Contrastare la sperequazione distributiva ed eliminare la povertà sono obiettivi, valori, coerenti con un’economia di mercato capitalistica, oltre che con la democrazia. Le considerazioni d’ordine morale volgono a favore di chi è posto in basso nella scala dei redditi e dei patrimoni. Volgono ancor più a favore di chi sopravvive in condizione di povertà assoluta. Ma alle considerazioni di natura etica[15] si uniscono quelle d’ordine economico.
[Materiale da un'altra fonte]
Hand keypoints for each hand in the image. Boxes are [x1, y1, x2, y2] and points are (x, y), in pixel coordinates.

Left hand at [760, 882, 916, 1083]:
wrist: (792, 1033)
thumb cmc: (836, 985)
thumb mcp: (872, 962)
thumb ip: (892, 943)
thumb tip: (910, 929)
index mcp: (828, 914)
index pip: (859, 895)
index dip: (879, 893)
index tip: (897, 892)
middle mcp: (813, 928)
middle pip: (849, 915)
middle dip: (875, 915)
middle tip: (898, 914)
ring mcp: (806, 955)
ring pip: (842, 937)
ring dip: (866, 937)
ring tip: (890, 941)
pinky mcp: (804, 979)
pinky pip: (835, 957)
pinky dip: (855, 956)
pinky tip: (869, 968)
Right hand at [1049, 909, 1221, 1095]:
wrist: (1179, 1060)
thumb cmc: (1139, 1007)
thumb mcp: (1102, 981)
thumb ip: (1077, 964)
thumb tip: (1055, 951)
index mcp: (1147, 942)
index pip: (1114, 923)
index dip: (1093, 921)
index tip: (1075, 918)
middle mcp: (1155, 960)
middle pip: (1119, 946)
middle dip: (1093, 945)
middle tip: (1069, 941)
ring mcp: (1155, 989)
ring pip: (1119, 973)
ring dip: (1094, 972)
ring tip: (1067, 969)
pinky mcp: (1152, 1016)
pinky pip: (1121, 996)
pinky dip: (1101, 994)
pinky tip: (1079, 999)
Disporre di risorse aggiuntive consente a chi ne è privo di potenziare le proprie capacità culturali e professionali, quindi di contribuire al progresso dell’intera economia. Le indagini econometriche registrano una correlazione positiva fra equità distributiva e crescita economica[16].
Imprenditorialità, concorrenza, equità sono tre valori a cui la riforma organica dell’esperienza giuridica italiana potrebbe meglio ispirarsi.

Note

13.  G. Amato, Bentornato Stato, ma, il Mulino, Bologna, 2022, p. 30.
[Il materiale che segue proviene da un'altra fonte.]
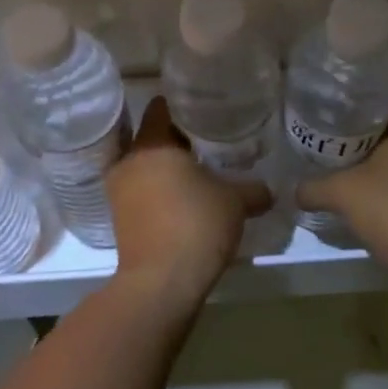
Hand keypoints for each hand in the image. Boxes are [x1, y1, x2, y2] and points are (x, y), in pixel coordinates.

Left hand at [106, 98, 271, 312]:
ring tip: (200, 172)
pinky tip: (187, 201)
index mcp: (152, 144)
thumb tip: (269, 189)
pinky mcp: (120, 219)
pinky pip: (142, 192)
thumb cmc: (196, 225)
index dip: (184, 104)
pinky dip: (161, 192)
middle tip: (210, 140)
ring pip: (147, 166)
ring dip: (169, 168)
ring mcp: (119, 192)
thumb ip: (253, 189)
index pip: (161, 107)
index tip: (206, 107)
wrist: (161, 284)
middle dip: (179, 138)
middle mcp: (128, 161)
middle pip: (153, 137)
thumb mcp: (235, 202)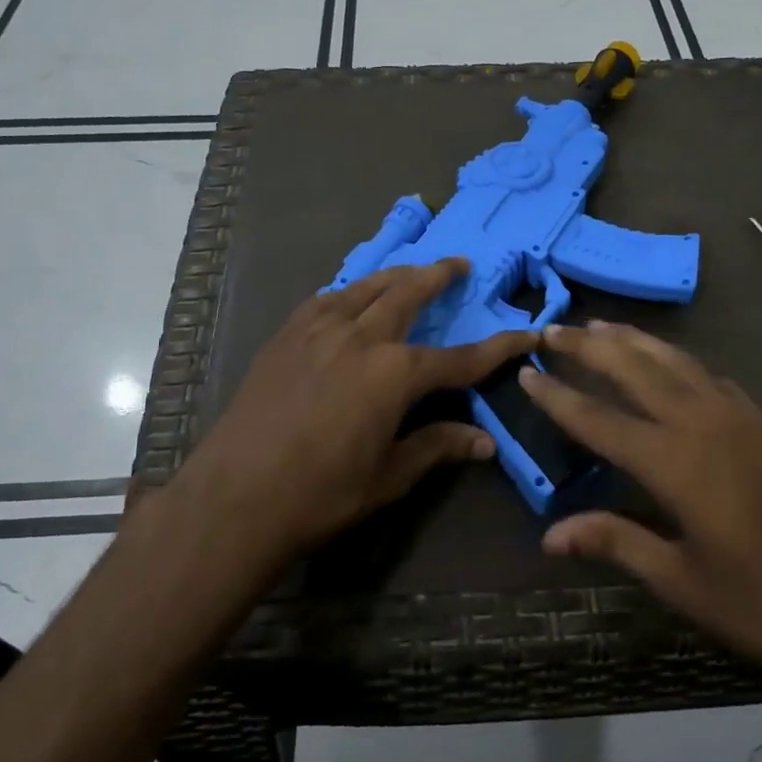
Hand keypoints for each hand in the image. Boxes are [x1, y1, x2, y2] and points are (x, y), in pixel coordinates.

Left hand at [158, 259, 535, 568]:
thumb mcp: (388, 477)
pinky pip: (325, 300)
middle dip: (438, 276)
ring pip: (365, 287)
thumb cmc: (320, 495)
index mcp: (394, 374)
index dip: (498, 348)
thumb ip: (437, 447)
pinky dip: (348, 291)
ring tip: (411, 269)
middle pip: (408, 295)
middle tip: (458, 264)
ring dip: (395, 274)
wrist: (234, 497)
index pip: (460, 359)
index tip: (527, 333)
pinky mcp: (285, 336)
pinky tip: (349, 296)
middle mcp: (361, 338)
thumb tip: (486, 442)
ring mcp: (318, 330)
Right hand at [523, 322, 761, 726]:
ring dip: (632, 340)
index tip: (526, 372)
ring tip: (599, 325)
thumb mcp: (681, 581)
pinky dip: (675, 358)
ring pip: (674, 360)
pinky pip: (707, 374)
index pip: (598, 419)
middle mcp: (702, 423)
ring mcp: (738, 416)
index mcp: (675, 463)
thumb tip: (549, 535)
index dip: (558, 396)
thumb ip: (615, 542)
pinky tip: (665, 358)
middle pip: (634, 369)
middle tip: (553, 329)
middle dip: (589, 347)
14.  J.A. Schumpeter, Funzione imprenditoriale e interesse operaio, (1927), in Id., L’imprenditore e la storia dell’impresa. Scritti 1927-1949, a cura di Alfredo Salsano, Bollati Boringhieri, Torino, 1993, p. 41.

15.  Un’anima tormentata dal problema della povertà fu quella del massimo degli scrittori (L.N. Tolstoj, Che fare, dunque?, (1882),  Fazi, Roma, 2017.

16.  Rinvio a P. Ciocca, Ricchi/Poveri. Storia della diseguaglianza, Einaudi, Torino, 2022.